> **Assignment**: In the material below, the required lines run from the one containing "non-Hodgkin's type, Low" through the one containing "cells of prostate". Copy those lines exactly, ends included, and nothing else.

> **Records for the task**:
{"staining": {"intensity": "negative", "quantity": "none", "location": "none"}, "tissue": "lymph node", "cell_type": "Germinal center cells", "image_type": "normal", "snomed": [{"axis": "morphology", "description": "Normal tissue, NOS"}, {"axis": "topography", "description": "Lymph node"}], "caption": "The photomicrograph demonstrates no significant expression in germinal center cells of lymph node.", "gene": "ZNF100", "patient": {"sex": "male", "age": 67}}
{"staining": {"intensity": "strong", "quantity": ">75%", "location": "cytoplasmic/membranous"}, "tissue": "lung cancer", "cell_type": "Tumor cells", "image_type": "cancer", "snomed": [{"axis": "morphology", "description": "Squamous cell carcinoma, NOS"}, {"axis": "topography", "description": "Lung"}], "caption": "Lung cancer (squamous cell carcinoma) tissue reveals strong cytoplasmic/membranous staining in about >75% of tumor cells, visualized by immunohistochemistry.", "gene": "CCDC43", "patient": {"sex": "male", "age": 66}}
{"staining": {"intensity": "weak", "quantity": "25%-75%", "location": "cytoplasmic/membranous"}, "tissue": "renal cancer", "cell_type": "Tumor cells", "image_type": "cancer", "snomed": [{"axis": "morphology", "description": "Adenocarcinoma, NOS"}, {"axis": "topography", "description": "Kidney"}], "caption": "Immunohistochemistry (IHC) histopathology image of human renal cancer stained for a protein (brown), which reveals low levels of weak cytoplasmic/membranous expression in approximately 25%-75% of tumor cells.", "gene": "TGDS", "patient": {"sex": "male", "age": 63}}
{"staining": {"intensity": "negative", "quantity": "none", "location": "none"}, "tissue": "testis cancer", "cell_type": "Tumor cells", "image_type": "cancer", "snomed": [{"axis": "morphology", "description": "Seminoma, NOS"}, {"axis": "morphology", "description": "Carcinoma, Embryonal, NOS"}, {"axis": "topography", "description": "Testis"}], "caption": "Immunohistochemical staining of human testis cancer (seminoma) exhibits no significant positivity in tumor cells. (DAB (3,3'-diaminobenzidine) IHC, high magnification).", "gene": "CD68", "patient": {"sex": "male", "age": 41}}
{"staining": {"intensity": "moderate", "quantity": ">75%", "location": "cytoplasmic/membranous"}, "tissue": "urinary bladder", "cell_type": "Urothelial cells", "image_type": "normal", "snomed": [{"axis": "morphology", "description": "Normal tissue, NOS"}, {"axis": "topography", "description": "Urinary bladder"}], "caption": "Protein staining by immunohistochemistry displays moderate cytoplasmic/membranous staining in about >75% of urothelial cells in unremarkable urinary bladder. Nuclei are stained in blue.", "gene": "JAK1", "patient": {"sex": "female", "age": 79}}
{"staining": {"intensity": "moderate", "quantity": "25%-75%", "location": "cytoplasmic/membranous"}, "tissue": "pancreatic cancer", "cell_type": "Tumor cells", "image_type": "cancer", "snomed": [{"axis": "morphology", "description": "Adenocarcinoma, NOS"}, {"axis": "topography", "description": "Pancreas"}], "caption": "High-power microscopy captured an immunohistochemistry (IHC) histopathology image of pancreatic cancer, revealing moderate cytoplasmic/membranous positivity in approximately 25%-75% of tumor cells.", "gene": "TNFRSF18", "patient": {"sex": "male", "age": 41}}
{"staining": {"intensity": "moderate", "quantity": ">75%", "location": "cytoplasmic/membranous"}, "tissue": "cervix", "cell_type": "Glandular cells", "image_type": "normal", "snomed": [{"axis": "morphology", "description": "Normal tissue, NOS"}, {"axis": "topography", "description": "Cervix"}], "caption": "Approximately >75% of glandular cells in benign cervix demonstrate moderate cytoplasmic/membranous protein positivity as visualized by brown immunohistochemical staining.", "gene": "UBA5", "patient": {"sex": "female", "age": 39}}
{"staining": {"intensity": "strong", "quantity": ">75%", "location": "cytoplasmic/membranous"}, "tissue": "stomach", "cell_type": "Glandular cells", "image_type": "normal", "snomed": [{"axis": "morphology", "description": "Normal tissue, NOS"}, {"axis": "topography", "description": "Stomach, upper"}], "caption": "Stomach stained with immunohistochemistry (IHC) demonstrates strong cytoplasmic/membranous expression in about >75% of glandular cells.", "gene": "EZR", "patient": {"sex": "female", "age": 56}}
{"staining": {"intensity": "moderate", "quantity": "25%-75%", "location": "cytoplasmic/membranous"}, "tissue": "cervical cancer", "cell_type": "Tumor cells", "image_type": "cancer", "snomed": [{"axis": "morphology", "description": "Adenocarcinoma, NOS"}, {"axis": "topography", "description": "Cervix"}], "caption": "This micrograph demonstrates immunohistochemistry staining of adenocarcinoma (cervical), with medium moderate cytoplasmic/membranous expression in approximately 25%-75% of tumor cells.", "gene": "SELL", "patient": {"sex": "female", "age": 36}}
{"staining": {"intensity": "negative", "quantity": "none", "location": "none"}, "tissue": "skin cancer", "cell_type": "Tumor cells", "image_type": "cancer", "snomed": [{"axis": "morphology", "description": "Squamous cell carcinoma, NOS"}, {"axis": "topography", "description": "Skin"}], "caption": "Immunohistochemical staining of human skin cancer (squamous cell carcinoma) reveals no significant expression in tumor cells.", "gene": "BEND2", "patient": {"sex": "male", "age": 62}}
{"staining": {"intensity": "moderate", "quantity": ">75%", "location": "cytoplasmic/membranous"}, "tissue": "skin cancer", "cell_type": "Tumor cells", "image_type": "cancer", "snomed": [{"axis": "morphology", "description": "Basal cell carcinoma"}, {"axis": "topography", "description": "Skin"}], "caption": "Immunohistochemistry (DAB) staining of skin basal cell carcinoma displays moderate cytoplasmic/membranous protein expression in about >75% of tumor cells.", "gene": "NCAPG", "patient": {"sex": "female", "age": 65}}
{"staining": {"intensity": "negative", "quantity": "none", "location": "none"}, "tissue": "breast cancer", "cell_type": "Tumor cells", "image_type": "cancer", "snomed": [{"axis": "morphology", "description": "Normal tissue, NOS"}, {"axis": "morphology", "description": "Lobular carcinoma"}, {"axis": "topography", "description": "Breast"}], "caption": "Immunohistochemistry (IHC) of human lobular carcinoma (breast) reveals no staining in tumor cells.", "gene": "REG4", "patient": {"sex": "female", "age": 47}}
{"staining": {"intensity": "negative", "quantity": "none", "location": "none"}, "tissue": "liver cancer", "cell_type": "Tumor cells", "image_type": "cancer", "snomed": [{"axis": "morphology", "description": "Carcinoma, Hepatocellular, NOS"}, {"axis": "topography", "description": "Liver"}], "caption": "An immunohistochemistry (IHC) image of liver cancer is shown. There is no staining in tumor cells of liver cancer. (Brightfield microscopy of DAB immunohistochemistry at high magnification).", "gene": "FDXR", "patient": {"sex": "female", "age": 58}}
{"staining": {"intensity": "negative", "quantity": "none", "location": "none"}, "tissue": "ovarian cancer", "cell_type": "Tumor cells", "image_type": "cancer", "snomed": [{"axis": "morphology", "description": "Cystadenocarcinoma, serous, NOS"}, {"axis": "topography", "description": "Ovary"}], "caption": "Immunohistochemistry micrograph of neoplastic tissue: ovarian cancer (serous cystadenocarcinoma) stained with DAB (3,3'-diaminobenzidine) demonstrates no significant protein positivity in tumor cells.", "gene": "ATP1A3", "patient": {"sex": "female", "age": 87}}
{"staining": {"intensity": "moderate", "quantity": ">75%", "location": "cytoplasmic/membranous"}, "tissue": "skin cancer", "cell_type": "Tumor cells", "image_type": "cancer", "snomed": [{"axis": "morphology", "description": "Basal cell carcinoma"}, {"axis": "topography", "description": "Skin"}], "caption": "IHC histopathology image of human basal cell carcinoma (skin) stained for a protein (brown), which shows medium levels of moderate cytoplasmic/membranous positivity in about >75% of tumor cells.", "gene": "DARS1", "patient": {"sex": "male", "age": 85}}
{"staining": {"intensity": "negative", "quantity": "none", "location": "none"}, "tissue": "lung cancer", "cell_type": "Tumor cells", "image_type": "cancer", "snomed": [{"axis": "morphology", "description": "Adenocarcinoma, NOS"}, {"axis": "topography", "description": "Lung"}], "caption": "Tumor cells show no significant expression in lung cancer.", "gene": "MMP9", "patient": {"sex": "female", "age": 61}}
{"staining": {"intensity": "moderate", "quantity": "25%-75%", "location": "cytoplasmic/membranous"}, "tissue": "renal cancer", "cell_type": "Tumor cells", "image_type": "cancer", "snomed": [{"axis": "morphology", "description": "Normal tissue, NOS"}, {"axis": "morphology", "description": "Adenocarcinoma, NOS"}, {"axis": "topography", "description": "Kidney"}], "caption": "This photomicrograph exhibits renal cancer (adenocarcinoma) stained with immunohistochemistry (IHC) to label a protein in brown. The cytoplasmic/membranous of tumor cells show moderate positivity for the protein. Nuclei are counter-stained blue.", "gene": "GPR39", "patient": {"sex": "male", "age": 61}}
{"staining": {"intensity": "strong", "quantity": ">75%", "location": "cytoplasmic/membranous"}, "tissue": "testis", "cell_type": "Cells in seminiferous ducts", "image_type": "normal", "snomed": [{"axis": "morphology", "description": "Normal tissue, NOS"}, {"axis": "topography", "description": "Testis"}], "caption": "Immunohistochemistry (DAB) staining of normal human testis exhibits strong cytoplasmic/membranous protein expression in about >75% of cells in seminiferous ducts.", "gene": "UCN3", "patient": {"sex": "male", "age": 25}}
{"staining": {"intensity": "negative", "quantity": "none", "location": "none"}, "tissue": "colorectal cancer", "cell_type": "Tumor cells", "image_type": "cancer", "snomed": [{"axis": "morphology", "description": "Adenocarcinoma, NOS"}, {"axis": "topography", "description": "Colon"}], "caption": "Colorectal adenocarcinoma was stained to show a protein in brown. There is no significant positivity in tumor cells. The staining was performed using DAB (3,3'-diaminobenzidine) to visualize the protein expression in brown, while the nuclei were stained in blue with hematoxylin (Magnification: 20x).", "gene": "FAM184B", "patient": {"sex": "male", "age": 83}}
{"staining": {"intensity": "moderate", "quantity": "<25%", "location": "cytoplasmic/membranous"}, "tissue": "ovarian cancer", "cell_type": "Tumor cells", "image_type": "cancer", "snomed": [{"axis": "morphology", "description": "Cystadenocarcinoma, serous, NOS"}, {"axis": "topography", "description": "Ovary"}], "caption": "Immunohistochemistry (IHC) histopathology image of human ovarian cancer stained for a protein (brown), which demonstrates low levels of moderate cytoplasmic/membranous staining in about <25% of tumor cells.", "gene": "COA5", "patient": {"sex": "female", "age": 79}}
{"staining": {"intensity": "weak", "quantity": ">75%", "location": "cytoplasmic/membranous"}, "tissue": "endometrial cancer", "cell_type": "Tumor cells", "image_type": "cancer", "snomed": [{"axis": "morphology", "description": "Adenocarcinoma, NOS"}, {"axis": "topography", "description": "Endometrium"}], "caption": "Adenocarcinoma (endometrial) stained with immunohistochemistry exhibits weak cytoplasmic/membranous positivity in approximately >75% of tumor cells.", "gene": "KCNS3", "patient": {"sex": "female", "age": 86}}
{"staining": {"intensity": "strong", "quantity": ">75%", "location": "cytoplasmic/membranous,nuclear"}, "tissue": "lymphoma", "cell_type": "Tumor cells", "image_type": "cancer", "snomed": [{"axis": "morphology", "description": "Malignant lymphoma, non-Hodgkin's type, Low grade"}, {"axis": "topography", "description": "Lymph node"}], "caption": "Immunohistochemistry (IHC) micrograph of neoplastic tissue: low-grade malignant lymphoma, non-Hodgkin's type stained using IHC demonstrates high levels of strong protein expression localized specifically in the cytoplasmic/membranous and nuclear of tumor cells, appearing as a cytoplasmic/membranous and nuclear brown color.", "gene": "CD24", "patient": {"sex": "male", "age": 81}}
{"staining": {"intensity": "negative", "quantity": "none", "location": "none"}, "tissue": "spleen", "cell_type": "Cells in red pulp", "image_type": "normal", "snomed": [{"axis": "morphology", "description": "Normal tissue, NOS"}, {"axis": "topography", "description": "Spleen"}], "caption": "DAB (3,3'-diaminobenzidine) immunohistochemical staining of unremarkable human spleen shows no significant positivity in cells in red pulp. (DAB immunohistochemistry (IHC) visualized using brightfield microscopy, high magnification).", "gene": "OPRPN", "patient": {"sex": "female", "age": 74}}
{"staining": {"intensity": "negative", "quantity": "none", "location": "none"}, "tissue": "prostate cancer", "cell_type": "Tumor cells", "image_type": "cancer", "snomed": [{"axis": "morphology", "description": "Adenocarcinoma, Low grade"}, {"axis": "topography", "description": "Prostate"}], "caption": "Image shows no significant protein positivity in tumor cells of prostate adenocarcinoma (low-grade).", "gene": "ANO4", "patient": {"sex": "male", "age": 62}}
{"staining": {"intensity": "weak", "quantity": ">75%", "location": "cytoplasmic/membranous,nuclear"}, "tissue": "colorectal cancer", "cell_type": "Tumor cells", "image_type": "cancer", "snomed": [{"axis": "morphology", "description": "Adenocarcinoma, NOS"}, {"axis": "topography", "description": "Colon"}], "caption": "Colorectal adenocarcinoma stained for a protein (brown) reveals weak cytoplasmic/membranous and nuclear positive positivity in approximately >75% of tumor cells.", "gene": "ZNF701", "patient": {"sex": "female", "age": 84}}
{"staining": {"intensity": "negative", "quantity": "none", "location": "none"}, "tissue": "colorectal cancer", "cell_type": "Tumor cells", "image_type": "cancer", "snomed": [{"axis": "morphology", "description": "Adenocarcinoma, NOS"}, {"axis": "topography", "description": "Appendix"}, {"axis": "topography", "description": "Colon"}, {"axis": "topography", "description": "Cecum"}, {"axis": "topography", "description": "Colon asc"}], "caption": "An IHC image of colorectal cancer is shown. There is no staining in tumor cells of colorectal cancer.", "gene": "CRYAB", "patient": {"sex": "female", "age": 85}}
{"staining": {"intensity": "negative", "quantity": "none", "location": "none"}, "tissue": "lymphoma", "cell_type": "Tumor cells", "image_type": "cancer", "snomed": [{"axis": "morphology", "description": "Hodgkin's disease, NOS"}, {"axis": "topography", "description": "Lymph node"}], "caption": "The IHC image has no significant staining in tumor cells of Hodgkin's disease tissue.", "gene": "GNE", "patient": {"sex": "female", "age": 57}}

> **The completed task**:
{"staining": {"intensity": "strong", "quantity": ">75%", "location": "cytoplasmic/membranous,nuclear"}, "tissue": "lymphoma", "cell_type": "Tumor cells", "image_type": "cancer", "snomed": [{"axis": "morphology", "description": "Malignant lymphoma, non-Hodgkin's type, Low grade"}, {"axis": "topography", "description": "Lymph node"}], "caption": "Immunohistochemistry (IHC) micrograph of neoplastic tissue: low-grade malignant lymphoma, non-Hodgkin's type stained using IHC demonstrates high levels of strong protein expression localized specifically in the cytoplasmic/membranous and nuclear of tumor cells, appearing as a cytoplasmic/membranous and nuclear brown color.", "gene": "CD24", "patient": {"sex": "male", "age": 81}}
{"staining": {"intensity": "negative", "quantity": "none", "location": "none"}, "tissue": "spleen", "cell_type": "Cells in red pulp", "image_type": "normal", "snomed": [{"axis": "morphology", "description": "Normal tissue, NOS"}, {"axis": "topography", "description": "Spleen"}], "caption": "DAB (3,3'-diaminobenzidine) immunohistochemical staining of unremarkable human spleen shows no significant positivity in cells in red pulp. (DAB immunohistochemistry (IHC) visualized using brightfield microscopy, high magnification).", "gene": "OPRPN", "patient": {"sex": "female", "age": 74}}
{"staining": {"intensity": "negative", "quantity": "none", "location": "none"}, "tissue": "prostate cancer", "cell_type": "Tumor cells", "image_type": "cancer", "snomed": [{"axis": "morphology", "description": "Adenocarcinoma, Low grade"}, {"axis": "topography", "description": "Prostate"}], "caption": "Image shows no significant protein positivity in tumor cells of prostate adenocarcinoma (low-grade).", "gene": "ANO4", "patient": {"sex": "male", "age": 62}}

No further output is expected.